» WORK ITEM
A stretch of the entries below is to be set down exactly, running from the line with "B. Superintendent Monthly" through the line with "F. Report of", both included, and no other line.

[Saved data entries]
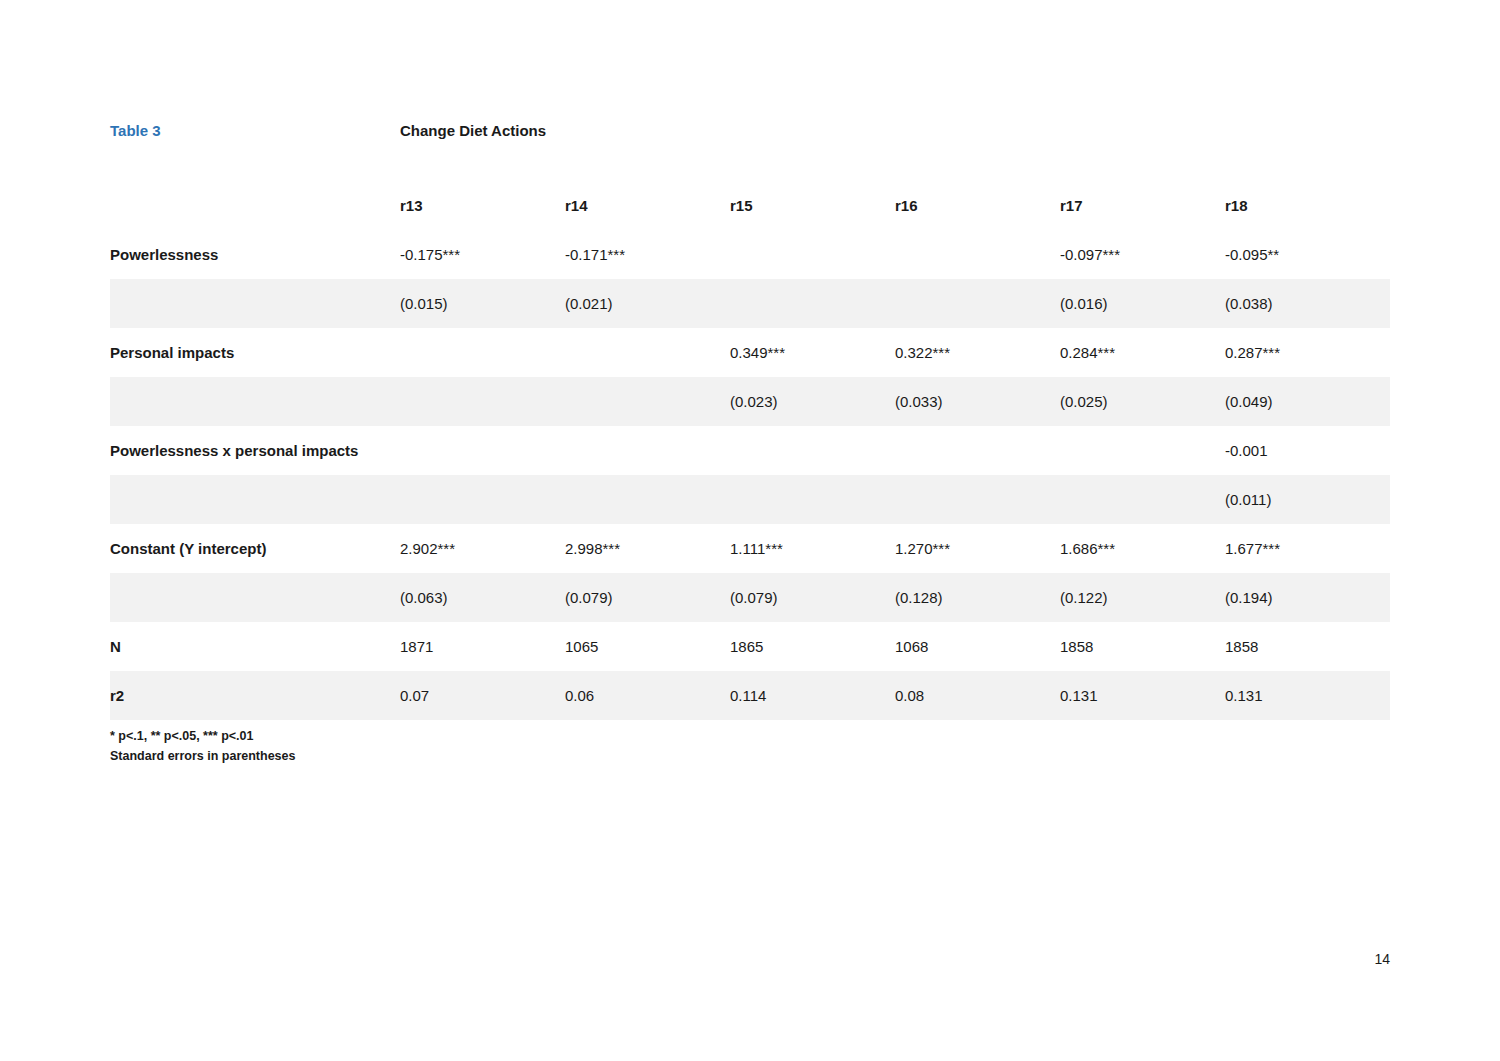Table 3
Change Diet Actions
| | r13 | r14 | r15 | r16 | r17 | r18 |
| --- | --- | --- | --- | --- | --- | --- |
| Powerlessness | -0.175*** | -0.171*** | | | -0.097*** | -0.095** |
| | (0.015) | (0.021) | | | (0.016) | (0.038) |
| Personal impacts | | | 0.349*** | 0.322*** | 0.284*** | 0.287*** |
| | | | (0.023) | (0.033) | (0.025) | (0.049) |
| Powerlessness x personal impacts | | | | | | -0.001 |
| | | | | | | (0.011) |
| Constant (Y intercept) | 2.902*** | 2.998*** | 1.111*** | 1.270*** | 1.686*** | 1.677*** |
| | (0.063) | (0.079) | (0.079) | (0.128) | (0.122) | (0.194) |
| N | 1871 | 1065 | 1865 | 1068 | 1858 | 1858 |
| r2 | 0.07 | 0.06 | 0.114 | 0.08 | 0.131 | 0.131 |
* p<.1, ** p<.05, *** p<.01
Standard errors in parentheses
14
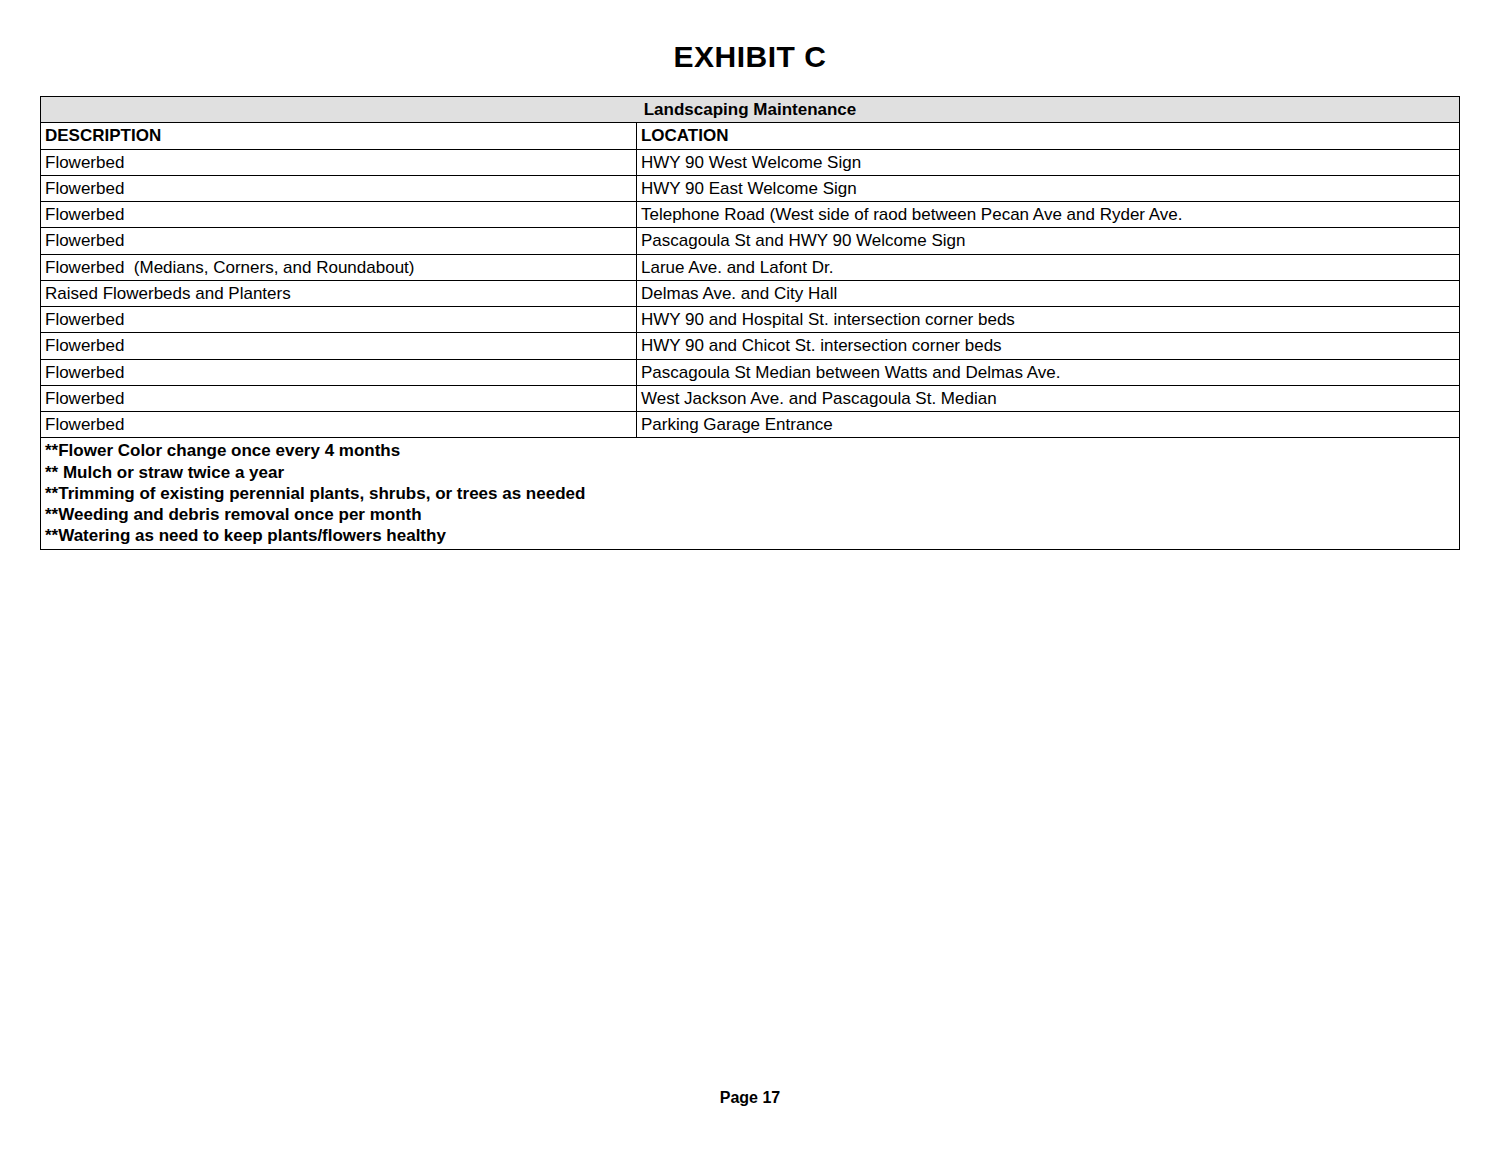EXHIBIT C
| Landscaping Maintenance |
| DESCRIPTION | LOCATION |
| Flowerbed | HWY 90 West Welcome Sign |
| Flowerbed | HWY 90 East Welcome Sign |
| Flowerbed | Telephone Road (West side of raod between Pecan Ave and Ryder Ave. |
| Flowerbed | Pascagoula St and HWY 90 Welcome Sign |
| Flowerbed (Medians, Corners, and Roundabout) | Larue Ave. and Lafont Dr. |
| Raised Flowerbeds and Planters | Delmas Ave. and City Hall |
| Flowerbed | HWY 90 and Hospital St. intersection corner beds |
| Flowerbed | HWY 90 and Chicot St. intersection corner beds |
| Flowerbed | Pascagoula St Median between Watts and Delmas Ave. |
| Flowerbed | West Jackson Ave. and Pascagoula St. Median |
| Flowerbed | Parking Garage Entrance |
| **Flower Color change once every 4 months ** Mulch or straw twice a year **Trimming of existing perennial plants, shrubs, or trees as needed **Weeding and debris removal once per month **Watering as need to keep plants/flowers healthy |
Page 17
* * *
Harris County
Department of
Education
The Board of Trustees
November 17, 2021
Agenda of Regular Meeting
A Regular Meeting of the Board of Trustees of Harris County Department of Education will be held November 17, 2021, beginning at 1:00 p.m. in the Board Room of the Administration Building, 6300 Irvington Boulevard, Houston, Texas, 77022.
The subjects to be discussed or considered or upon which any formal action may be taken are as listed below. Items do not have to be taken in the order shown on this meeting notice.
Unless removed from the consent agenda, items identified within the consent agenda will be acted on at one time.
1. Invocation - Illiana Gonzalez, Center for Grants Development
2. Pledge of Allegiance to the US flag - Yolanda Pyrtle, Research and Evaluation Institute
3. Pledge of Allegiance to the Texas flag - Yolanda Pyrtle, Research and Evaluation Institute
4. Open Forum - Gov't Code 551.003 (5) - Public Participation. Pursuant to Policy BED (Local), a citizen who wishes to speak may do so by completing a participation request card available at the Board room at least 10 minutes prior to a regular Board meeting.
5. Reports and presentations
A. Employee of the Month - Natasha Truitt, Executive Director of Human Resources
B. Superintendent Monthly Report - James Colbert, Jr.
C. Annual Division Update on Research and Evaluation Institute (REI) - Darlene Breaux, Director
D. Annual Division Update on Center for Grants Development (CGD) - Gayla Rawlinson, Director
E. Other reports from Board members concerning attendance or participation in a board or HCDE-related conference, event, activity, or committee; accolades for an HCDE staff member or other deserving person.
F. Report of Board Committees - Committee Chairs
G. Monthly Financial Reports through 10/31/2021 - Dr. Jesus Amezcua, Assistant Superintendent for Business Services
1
==
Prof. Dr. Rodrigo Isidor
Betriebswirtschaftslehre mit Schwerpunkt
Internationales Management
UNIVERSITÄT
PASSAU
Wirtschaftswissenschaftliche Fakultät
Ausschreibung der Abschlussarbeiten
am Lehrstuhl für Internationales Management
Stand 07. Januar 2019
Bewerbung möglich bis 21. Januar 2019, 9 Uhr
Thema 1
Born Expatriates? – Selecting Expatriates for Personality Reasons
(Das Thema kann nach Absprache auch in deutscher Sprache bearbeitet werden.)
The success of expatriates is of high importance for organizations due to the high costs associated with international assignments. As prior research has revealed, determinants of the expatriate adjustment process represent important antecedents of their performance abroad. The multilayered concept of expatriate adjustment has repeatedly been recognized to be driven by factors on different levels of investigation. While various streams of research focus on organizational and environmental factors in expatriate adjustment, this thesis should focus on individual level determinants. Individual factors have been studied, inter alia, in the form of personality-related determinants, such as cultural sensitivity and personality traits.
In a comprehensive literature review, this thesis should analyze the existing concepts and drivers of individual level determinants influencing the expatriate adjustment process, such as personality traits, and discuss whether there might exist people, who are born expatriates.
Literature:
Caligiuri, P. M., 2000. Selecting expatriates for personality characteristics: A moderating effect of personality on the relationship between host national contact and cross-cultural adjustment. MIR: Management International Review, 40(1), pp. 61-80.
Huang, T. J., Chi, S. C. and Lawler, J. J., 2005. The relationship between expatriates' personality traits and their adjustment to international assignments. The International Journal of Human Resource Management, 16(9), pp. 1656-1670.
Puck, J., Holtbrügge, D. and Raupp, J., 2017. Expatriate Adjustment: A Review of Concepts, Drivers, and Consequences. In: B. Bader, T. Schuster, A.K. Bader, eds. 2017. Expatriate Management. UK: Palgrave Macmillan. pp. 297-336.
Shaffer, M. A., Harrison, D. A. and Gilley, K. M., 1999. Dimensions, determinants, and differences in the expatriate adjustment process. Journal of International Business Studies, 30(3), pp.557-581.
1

» SOLUTION BELOW
B. Superintendent Monthly Report - James Colbert, Jr.
C. Annual Division Update on Research and Evaluation Institute (REI) - Darlene Breaux, Director
D. Annual Division Update on Center for Grants Development (CGD) - Gayla Rawlinson, Director
E. Other reports from Board members concerning attendance or participation in a board or HCDE-related conference, event, activity, or committee; accolades for an HCDE staff member or other deserving person.
F. Report of Board Committees - Committee Chairs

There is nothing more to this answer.